▶ To-do item: List every line in the rows below that contains the word "Россию".

[Opening Data shown section]

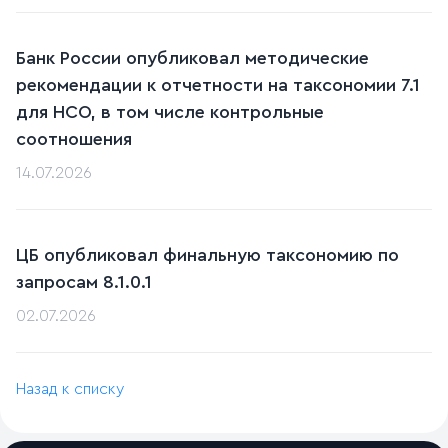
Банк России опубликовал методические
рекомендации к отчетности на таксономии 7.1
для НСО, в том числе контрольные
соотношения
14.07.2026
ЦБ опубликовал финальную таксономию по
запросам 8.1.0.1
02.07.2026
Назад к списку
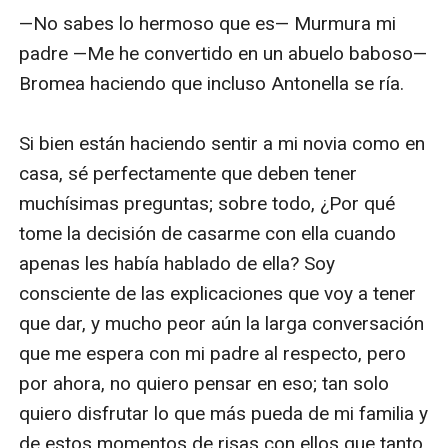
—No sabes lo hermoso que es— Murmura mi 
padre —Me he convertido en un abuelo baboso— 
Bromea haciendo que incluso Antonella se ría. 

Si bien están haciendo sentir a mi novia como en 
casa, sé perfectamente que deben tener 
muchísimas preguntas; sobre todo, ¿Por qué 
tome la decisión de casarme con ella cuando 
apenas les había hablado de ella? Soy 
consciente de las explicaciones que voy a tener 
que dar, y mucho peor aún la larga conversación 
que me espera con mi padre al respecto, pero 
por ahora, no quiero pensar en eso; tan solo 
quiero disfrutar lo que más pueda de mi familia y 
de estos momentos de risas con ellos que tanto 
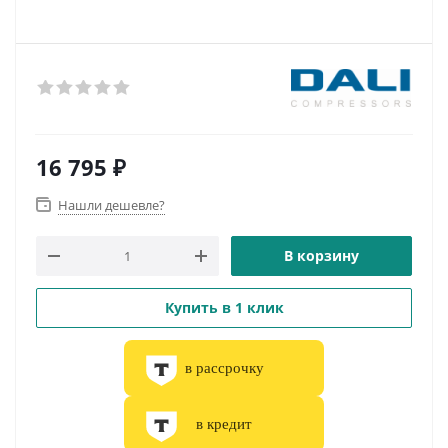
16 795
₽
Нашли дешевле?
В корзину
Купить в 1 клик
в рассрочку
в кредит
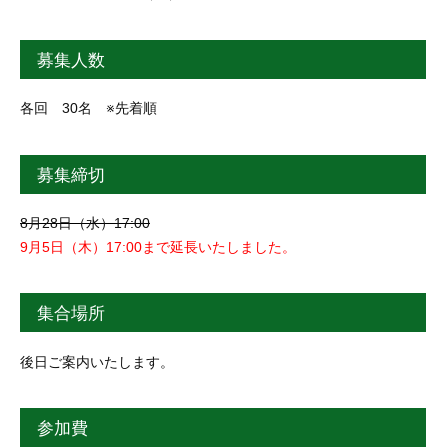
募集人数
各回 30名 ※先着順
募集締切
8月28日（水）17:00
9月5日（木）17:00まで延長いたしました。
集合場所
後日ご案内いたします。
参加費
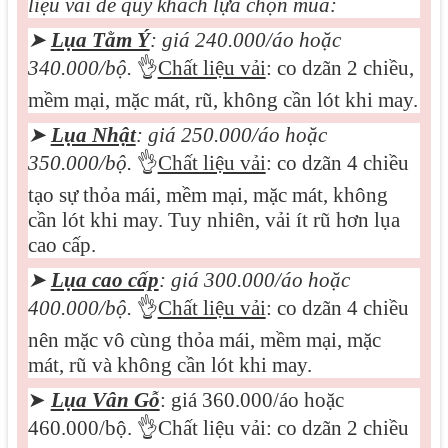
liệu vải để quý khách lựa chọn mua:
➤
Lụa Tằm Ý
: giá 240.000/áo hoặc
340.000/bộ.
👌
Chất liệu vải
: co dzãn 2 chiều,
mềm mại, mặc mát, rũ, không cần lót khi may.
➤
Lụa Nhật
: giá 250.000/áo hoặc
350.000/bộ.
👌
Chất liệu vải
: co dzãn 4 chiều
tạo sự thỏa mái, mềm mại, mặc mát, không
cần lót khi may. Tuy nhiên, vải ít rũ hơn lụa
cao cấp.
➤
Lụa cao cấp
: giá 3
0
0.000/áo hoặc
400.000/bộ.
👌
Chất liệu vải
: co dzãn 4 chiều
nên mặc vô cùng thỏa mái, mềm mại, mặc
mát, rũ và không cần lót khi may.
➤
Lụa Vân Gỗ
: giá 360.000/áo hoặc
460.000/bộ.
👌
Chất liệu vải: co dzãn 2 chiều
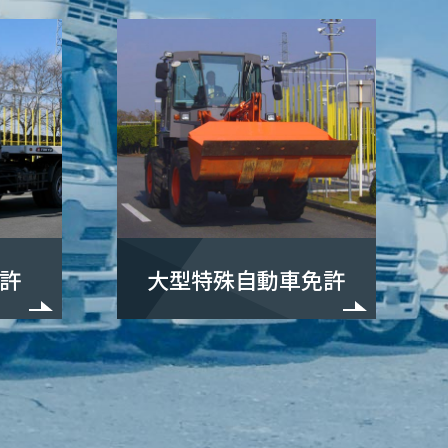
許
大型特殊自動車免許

[Closing Data shown section]
[Opening Data shown section]

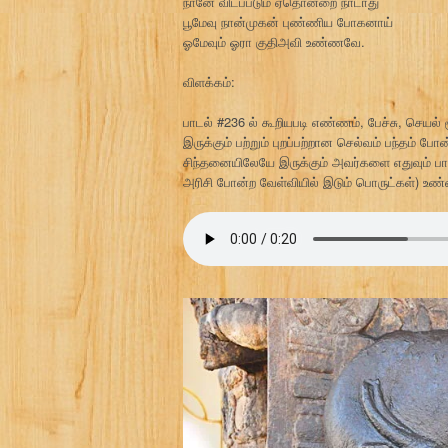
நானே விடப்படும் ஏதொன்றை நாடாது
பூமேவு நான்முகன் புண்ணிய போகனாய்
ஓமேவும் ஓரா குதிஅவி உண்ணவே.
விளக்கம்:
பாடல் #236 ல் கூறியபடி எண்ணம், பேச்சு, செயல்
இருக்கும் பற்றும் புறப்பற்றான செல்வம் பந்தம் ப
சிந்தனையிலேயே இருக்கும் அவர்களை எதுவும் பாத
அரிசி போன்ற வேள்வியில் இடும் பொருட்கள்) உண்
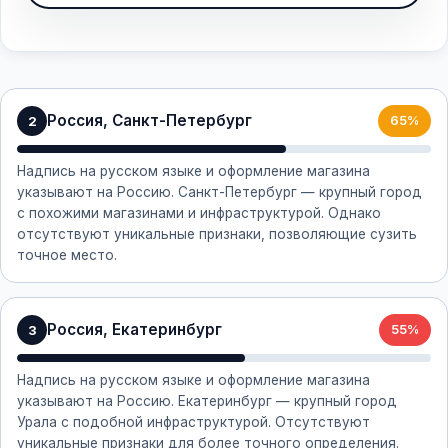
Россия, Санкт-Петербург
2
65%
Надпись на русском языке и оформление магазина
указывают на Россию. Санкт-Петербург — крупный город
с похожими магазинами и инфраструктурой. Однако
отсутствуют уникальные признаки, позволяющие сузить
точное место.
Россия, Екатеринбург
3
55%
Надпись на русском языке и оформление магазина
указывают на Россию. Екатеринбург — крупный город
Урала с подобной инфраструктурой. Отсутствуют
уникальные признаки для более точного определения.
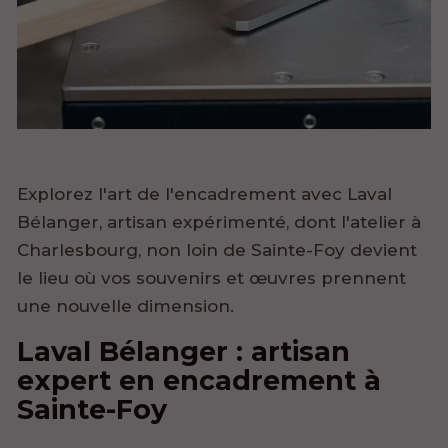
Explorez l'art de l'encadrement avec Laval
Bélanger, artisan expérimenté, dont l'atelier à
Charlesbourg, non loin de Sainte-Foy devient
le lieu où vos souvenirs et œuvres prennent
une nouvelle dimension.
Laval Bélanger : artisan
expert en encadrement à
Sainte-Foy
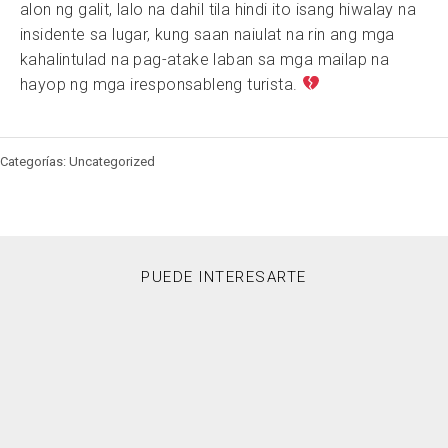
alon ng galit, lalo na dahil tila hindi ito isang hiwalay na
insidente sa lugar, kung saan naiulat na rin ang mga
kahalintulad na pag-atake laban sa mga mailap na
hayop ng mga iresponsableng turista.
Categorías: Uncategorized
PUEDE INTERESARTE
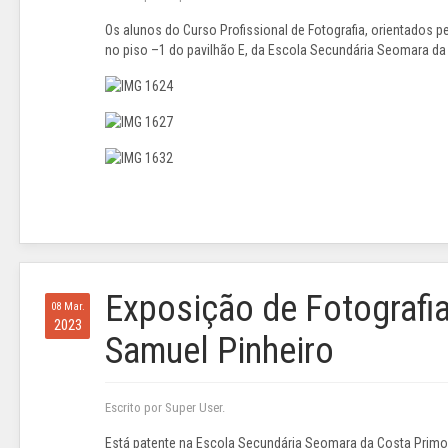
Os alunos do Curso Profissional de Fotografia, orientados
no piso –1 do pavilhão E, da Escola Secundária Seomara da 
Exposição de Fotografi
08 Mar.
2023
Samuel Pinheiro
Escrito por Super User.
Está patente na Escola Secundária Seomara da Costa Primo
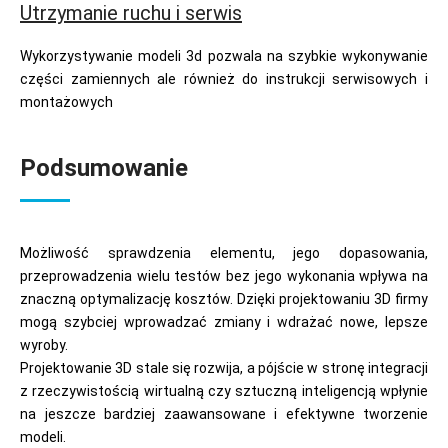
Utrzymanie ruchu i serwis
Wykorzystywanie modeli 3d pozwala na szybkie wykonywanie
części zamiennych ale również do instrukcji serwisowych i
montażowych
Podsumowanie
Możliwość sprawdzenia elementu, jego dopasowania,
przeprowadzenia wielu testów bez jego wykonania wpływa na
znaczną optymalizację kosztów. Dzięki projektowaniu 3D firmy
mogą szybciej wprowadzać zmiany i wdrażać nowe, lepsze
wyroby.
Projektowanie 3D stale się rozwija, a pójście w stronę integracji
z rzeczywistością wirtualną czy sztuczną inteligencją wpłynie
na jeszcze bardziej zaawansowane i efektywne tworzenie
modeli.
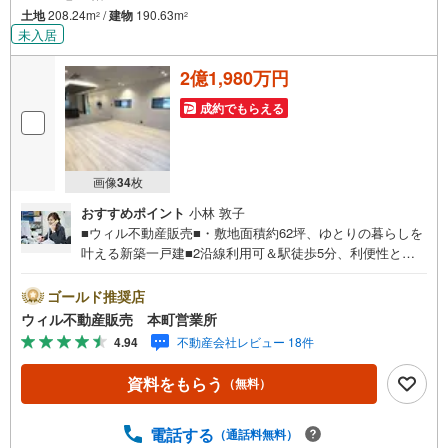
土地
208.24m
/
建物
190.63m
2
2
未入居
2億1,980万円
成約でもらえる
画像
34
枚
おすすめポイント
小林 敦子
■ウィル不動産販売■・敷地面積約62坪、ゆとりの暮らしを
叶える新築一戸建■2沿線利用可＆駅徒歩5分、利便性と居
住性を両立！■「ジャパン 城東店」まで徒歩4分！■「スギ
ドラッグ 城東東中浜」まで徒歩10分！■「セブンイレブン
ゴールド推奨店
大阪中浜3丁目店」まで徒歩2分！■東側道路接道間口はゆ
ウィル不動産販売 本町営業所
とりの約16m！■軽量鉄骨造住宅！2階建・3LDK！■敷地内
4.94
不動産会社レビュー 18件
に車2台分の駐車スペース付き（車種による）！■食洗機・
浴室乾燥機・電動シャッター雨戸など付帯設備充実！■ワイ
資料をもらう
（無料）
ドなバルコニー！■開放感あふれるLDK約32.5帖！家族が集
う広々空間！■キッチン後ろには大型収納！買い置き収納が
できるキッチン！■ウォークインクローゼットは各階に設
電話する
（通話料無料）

[Closing Data shown section]
[Opening Data shown section]

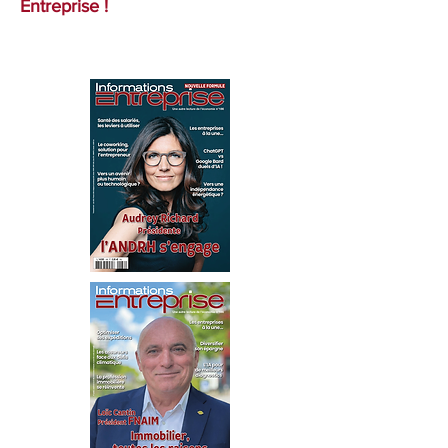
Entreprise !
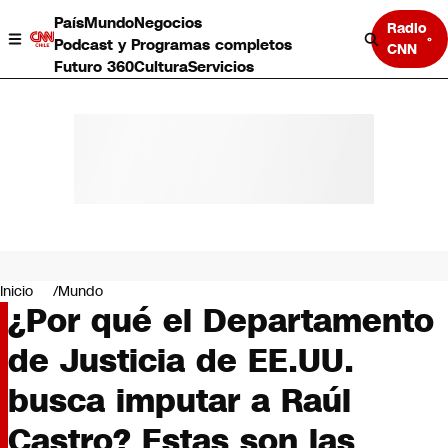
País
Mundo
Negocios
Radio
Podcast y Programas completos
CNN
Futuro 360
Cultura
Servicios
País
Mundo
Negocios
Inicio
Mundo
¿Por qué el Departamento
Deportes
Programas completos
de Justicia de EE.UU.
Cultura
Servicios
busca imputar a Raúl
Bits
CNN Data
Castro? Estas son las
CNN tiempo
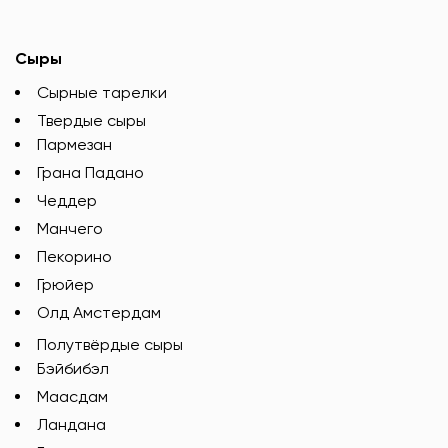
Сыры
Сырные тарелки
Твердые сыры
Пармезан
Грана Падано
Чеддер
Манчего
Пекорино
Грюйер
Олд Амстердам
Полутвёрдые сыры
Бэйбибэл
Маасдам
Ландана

[Closing Data shown section]

▶ Response to the exercise:
указывают на Россию. Санкт-Петербург — крупный город
указывают на Россию. Екатеринбург — крупный город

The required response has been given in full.